> Provided text:

>> start

I Am Sensitive

I Am Sensitive

Monday, April 30, 2007

Don't Irritate Me Further Sammy

Dear diary,

Ever since I am with eternity, I am really going active with mountain climbing. It is something that I have a big interest. You know that I have started climbing since I was 19 and had to stop because of some inevitable reason. I have climbed kinabalu, tahan, panti, belumut, ledang and now I can add a few more names to my already existing list of mountains. Mount datuk, berembun and siku are the new collection that I have added and not forgetting, bekelah waterfall. The list will grow in a few weeks time but I know I have to watch my budget as well.You know, I wonder at times if I hadn’t met eternity would I be active again. I knew I should be thankful that I have met her because she is responsible for rekindling my passion for mountain climbing.
I hope to do this for as long as I could with her because it is good to have someone you are very comfortable with doing the things you like together. I am so used to doing things with her nowadays that I find it odd and incomplete when she is not around. I really do treasure her diary, and I wish she knows although I always snap easily with her.I climbed the new collections of mountain with a friend of eternity’s brother whose name I shall call sammy to protect his identity. Sammy is a big guy with big tummy and chest. My first impression of him was that he must be some guy who’s tough and rugged with a good stamina. He seemed like the guy who will be the last man to reach every campsite and the summit of a mountain not because his slow or weak but because he’s just the kind that would make sure anyone didn’t left behind or got lost. In other words, he would always be the last man in a group.

>> end

> Given records:

>> start

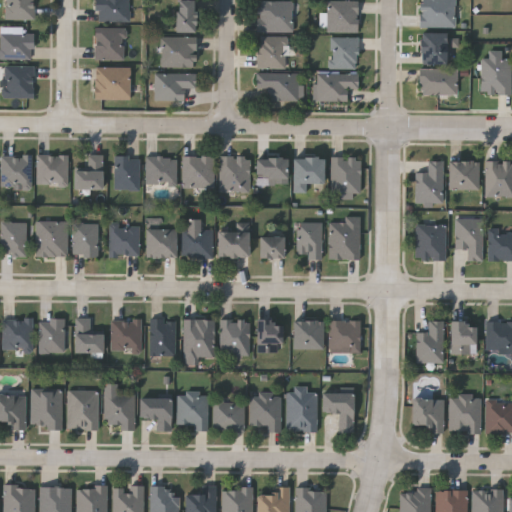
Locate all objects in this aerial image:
building: (18, 9)
building: (21, 9)
building: (112, 10)
building: (114, 10)
building: (436, 12)
building: (438, 13)
building: (184, 15)
building: (274, 15)
building: (342, 15)
building: (187, 16)
building: (276, 17)
building: (341, 17)
building: (110, 42)
building: (17, 44)
building: (111, 44)
building: (16, 45)
building: (433, 46)
building: (435, 48)
building: (178, 51)
building: (272, 51)
building: (343, 51)
building: (179, 52)
building: (274, 52)
building: (345, 53)
road: (229, 63)
road: (71, 65)
building: (496, 74)
building: (496, 75)
building: (19, 80)
building: (438, 80)
building: (111, 81)
building: (19, 82)
building: (439, 82)
building: (114, 83)
building: (172, 84)
building: (279, 84)
building: (334, 85)
building: (174, 86)
building: (281, 86)
building: (335, 87)
road: (255, 127)
road: (391, 145)
building: (271, 167)
building: (52, 169)
building: (161, 169)
building: (15, 170)
building: (53, 170)
building: (198, 170)
building: (274, 170)
building: (127, 171)
building: (162, 171)
building: (306, 171)
building: (18, 172)
building: (89, 172)
building: (199, 172)
building: (235, 172)
building: (309, 173)
building: (127, 174)
building: (236, 174)
building: (346, 174)
building: (464, 174)
building: (91, 175)
building: (465, 175)
building: (346, 177)
building: (499, 177)
building: (498, 179)
building: (429, 182)
building: (431, 185)
building: (470, 236)
building: (13, 237)
building: (52, 237)
building: (344, 237)
building: (85, 238)
building: (124, 238)
building: (309, 238)
building: (471, 238)
building: (15, 239)
building: (53, 239)
building: (86, 240)
building: (198, 240)
building: (311, 240)
building: (346, 240)
building: (430, 240)
building: (124, 241)
building: (161, 241)
building: (197, 241)
building: (236, 242)
building: (431, 242)
building: (162, 243)
building: (233, 243)
building: (500, 244)
building: (271, 245)
building: (500, 246)
building: (273, 247)
road: (255, 290)
building: (18, 333)
building: (308, 333)
building: (51, 334)
building: (126, 334)
building: (269, 334)
building: (344, 334)
building: (19, 335)
building: (163, 335)
building: (235, 335)
building: (309, 335)
building: (53, 336)
building: (86, 336)
building: (127, 336)
building: (269, 336)
building: (463, 336)
building: (499, 336)
building: (345, 337)
building: (499, 337)
building: (163, 338)
building: (197, 338)
building: (236, 338)
building: (89, 339)
building: (464, 339)
building: (199, 340)
building: (431, 341)
building: (432, 344)
road: (383, 402)
building: (46, 407)
building: (340, 407)
building: (48, 408)
building: (83, 408)
building: (120, 408)
building: (13, 409)
building: (120, 409)
building: (193, 409)
building: (266, 409)
building: (301, 409)
building: (342, 409)
building: (84, 410)
building: (157, 410)
building: (194, 410)
building: (14, 411)
building: (303, 411)
building: (159, 412)
building: (267, 412)
building: (427, 412)
building: (465, 413)
building: (229, 414)
building: (430, 414)
building: (466, 414)
building: (499, 414)
building: (230, 416)
building: (498, 417)
road: (255, 460)
building: (20, 498)
building: (56, 498)
building: (92, 498)
building: (128, 498)
building: (20, 499)
building: (56, 499)
building: (93, 499)
building: (129, 499)
building: (164, 499)
building: (237, 499)
building: (310, 499)
building: (415, 499)
building: (164, 500)
building: (201, 500)
building: (238, 500)
building: (275, 500)
building: (311, 500)
building: (416, 500)
building: (451, 500)
building: (487, 500)
building: (488, 500)
building: (203, 501)
building: (276, 501)
building: (452, 501)
building: (510, 504)
building: (511, 505)
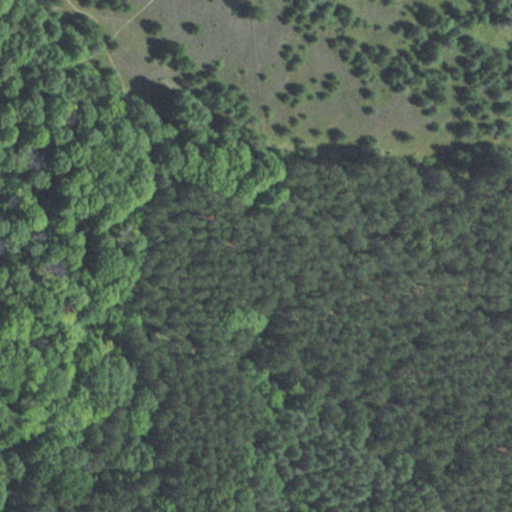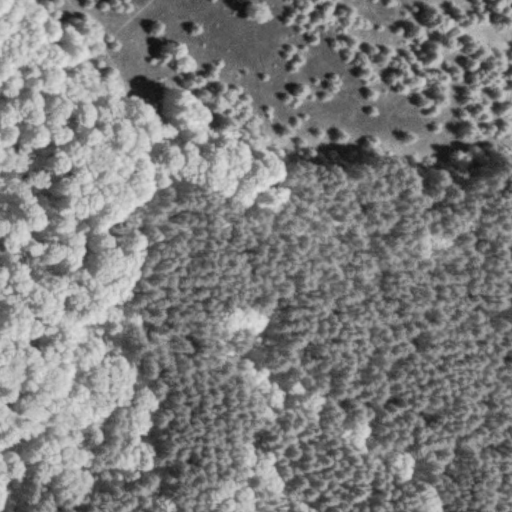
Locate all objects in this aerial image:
road: (123, 22)
road: (51, 62)
road: (45, 252)
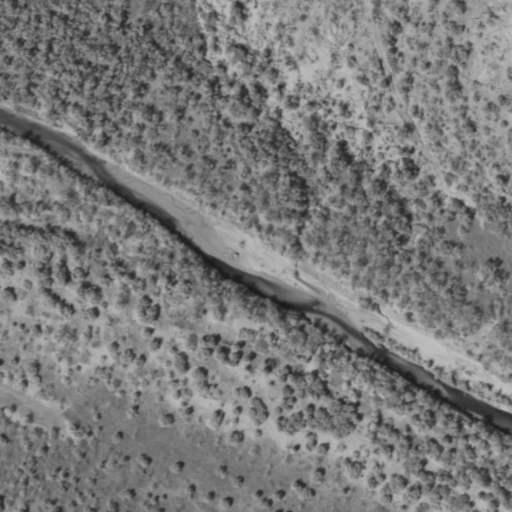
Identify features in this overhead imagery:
river: (255, 266)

>> end

> Directives:
a) In the diary entry, why did the writer expect Sammy to be the last man to reach every campsite and summit?
b) Can you substitute "satellite imagery" for "overhead imagery" in the rows, giving everything from the line containing "Identify features in" down to the end of the rows with nothing else changed?
The diary entry and the rows are two unrelated pieces of material.

> Answers by task:
a) From Sammy's big build, the writer first took him for a tough, rugged guy with good stamina. The writer thought he would come last because he was the kind who would make sure no one was left behind or got lost, not because he was slow or weak.

b)
Identify features in this satellite imagery:
river: (255, 266)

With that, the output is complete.